Action item:
Reply with one number, the count of lines below that contain the string "juin".
[Opening Listed entries section]
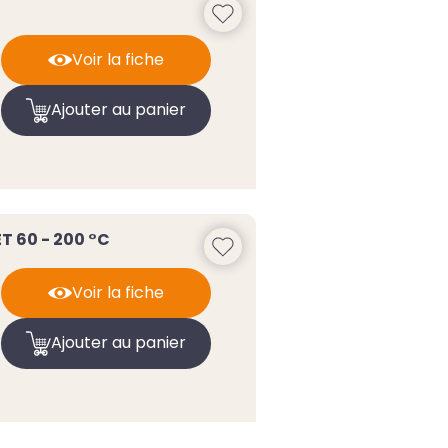
Voir la fiche
Ajouter au panier
 60 - 200 °C
Voir la fiche
Ajouter au panier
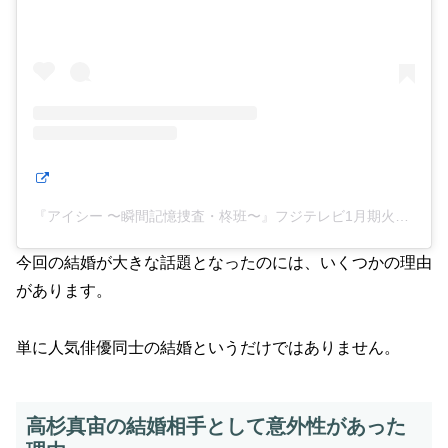
『アイシー 〜瞬間記憶捜査・柊班〜』フジテレビ1月期火9ドラマ【公式】(@eyesee_fujitv)がシェアした投稿
今回の結婚が大きな話題となったのには、いくつかの理由
があります。
単に人気俳優同士の結婚というだけではありません。
高杉真宙の結婚相手として意外性があった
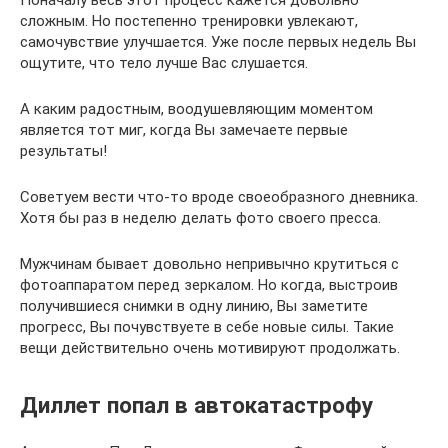
Поначалу весь этот процесс кажется довольно
сложным. Но постепенно тренировки увлекают,
самочувствие улучшается. Уже после первых недель Вы
ощутите, что тело лучше Вас слушается.
А каким радостным, воодушевляющим моментом
является тот миг, когда Вы замечаете первые
результаты!
Советуем вести что-то вроде своеобразного дневника.
Хотя бы раз в неделю делать фото своего пресса.
Мужчинам бывает довольно непривычно крутиться с
фотоаппаратом перед зеркалом. Но когда, выстроив
получившиеся снимки в одну линию, Вы заметите
прогресс, Вы почувствуете в себе новые силы. Такие
вещи действительно очень мотивируют продолжать.
Диллет попал в автокатастрофу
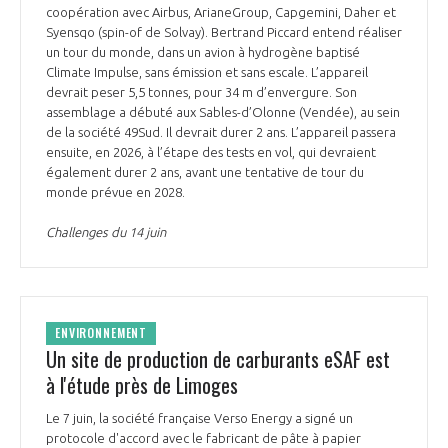
coopération avec Airbus, ArianeGroup, Capgemini, Daher et
Syensqo (spin-of de Solvay). Bertrand Piccard entend réaliser
un tour du monde, dans un avion à hydrogène baptisé
Climate Impulse, sans émission et sans escale. L’appareil
devrait peser 5,5 tonnes, pour 34 m d’envergure. Son
assemblage a débuté aux Sables-d’Olonne (Vendée), au sein
de la société 49Sud. Il devrait durer 2 ans. L’appareil passera
ensuite, en 2026, à l’étape des tests en vol, qui devraient
également durer 2 ans, avant une tentative de tour du
monde prévue en 2028.
Challenges du 14 juin
ENVIRONNEMENT
Un site de production de carburants eSAF est
à l'étude près de Limoges
Le 7 juin, la société française Verso Energy a signé un
protocole d'accord avec le fabricant de pâte à papier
[Closing Listed entries section]
Solution for this problem:
2